▶ [Problem]
Without the images, reproduce each line of the material exactly.

*** Opening of Record set ***

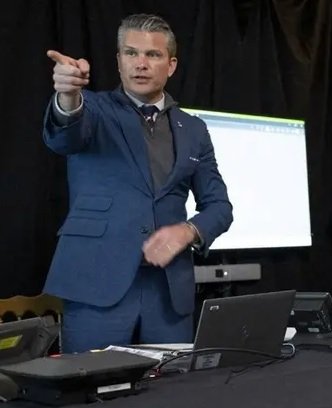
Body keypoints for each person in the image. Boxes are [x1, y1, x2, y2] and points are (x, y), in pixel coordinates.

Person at [43, 14, 233, 353]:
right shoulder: (93, 109)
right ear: (119, 61)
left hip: (168, 294)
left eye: (153, 55)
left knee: (172, 384)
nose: (140, 64)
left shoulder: (194, 129)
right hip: (97, 285)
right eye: (131, 53)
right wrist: (68, 96)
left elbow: (219, 206)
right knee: (93, 384)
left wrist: (188, 231)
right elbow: (64, 137)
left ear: (171, 65)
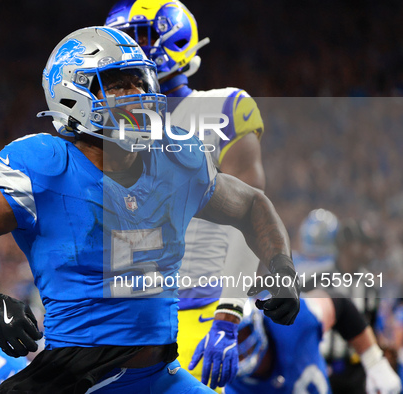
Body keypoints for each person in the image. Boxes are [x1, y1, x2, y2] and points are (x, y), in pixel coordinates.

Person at [0, 26, 299, 393]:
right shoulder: (46, 167)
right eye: (120, 84)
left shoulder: (176, 157)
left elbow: (251, 203)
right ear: (73, 96)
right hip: (77, 376)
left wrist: (280, 267)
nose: (138, 93)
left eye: (140, 80)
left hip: (159, 376)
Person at [105, 0, 266, 388]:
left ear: (172, 34)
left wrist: (229, 313)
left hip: (204, 309)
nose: (127, 55)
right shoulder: (114, 129)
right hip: (139, 317)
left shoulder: (223, 108)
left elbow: (255, 217)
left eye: (137, 39)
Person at [226, 294, 401, 394]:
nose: (239, 345)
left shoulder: (291, 322)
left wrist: (374, 363)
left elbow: (341, 307)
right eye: (229, 338)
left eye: (241, 334)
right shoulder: (225, 381)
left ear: (256, 322)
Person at [294, 209, 383, 394]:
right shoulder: (314, 281)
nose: (368, 250)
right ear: (346, 245)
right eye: (363, 244)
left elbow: (371, 327)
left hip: (355, 373)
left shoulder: (370, 287)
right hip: (322, 366)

*** Close of Record set ***

▶ [Reply]
Body keypoints for each person in the image. Boxes are [x1, y1, x2, y2] and points are (x, y), in pixel coordinates.

Person at [43, 14, 233, 353]:
right shoulder: (93, 109)
right ear: (119, 61)
left hip: (168, 294)
left eye: (153, 55)
left knee: (172, 384)
nose: (140, 64)
left shoulder: (194, 129)
right hip: (97, 285)
right eye: (131, 53)
right wrist: (68, 96)
left elbow: (219, 206)
right knee: (93, 384)
left wrist: (188, 231)
right elbow: (64, 137)
left ear: (171, 65)
Body keypoints for each person in the image. Boxes are [x1, y1, x2, y2] and points are (x, y), in pixel coordinates.

Person at [0, 26, 299, 393]:
right shoulder: (46, 167)
right eye: (120, 84)
left shoulder: (176, 157)
left elbow: (251, 203)
right ear: (73, 96)
right hip: (77, 376)
left wrist: (280, 267)
nose: (138, 93)
left eye: (140, 80)
left hip: (159, 376)
Person at [105, 0, 266, 388]:
left ear: (172, 34)
left wrist: (229, 313)
left hip: (204, 309)
nose: (127, 55)
right shoulder: (114, 129)
right hip: (139, 317)
left shoulder: (223, 108)
left elbow: (255, 217)
left eye: (137, 39)
Person at [226, 294, 401, 394]:
nose: (239, 345)
left shoulder: (291, 322)
left wrist: (374, 363)
left elbow: (341, 307)
right eye: (229, 338)
left eye: (241, 334)
right shoulder: (225, 381)
left ear: (256, 322)
Person at [294, 209, 383, 394]:
right shoulder: (314, 281)
nose: (368, 250)
right ear: (346, 245)
right eye: (363, 244)
left elbow: (371, 327)
left hip: (355, 373)
left shoulder: (370, 287)
right hip: (322, 366)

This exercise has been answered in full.